TASK TO COMPLETE: Down to the final line, print the records below exactly and without pictures.

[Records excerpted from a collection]
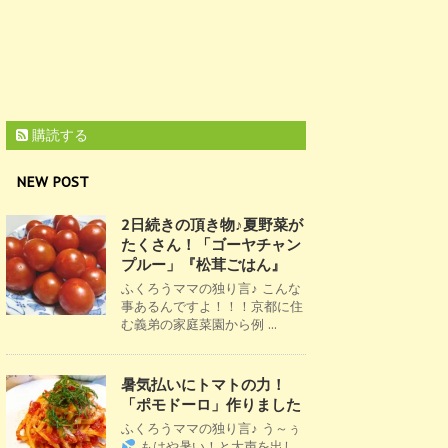
購読する
NEW POST
2日続きの頂き物♪夏野菜が
たくさん！「ゴーヤチャン
プルー」『松茸ごはん』
ふくろうママの独り言♪ こんな
事あるんですよ！！！京都に住
む義弟の家庭菜園から例 ...
暑気払いにトマトの力！
「ポモドーロ」作りました
ふくろうママの独り言♪ う～ぅ
もはや暑い！と大声を出し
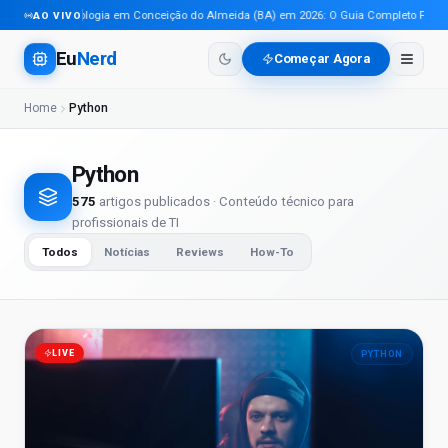
Tecnologia em Conceição do Almeida (BA) em 2026: O Guia Completo Para Pro
AO VIVO
Eu
Nerd
Começar Agora
Home
Python
Python
575
artigos publicados · Conteúdo técnico para
profissionais de TI
Todos
Notícias
Reviews
How-To
LIVE
PYTHON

REPLY TO THE TASK:
購読する
NEW POST
2日続きの頂き物♪夏野菜が
たくさん！「ゴーヤチャン
プルー」『松茸ごはん』
ふくろうママの独り言♪ こんな
事あるんですよ！！！京都に住
む義弟の家庭菜園から例 ...
暑気払いにトマトの力！
「ポモドーロ」作りました
ふくろうママの独り言♪ う～ぅ
もはや暑い！と大声を出し
Tecnologia em Conceição do Almeida (BA) em 2026: O Guia Completo Para Pro
AO VIVO
Eu
Nerd
Começar Agora
Home
Python
Python
575
artigos publicados · Conteúdo técnico para
profissionais de TI
Todos
Notícias
Reviews
How-To
LIVE
PYTHON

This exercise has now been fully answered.